The best sailing spot in the area is Charzykowskie Lake, known for its excellent sailing infrastructure. In the town of Charzykowy, on the southern part of the lake, there is a site of the oldest sailing club in Poland, which holds numerous sailing events and camps. On the northern side of Charzykowskie Lake, in Małe Swornegacie, there is a yacht marina with a drawbridge over Brda.

The Tuchola Forest is also a perfect spot for cycling enthusiasts. Spontaneous trips along local forest trails may be great fun (if you ride with a fully charged GPS), but it's also a good idea to check out one of the four trails of the so-called Kashubian Route, which covers 200 kilometres in total. The trails go along roads, but they're separated from them by trees, which makes them safer and more comfortable.

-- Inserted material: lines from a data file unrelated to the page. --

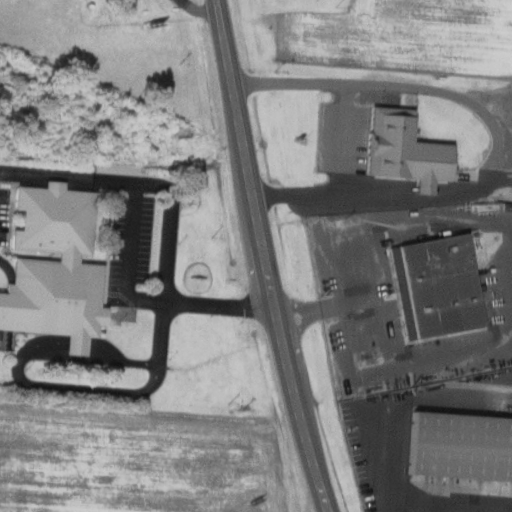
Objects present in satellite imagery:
building: (402, 150)
road: (173, 213)
road: (269, 257)
building: (52, 267)
building: (437, 284)
building: (459, 446)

After an exciting trip, it's time for something to eat. Make sure that your plan allows for a visit in the village of Zapora, famous for a 19th century impressive dam Mylof, dividing Brda waters into an oxbow lake and the Grand Canal of Brda. When you get there by bike or car, or by kayak through the Mylof‑Brda trail, you'll be near the village of Rytel, which suffered the most severe damage last year. All pictures of broken and shattered trees shown in the media were taken there. The damage to the forest was enormous, and some sights are truly heartrending, but they show the force of natural elements. One thing remains the same - trout in local farms is still a hit and attracts foodies from all over Poland.

Enjoy natural wonders of the Tuchola Forest, but remember to respect nature and follow safety rules. It's time for an adventure!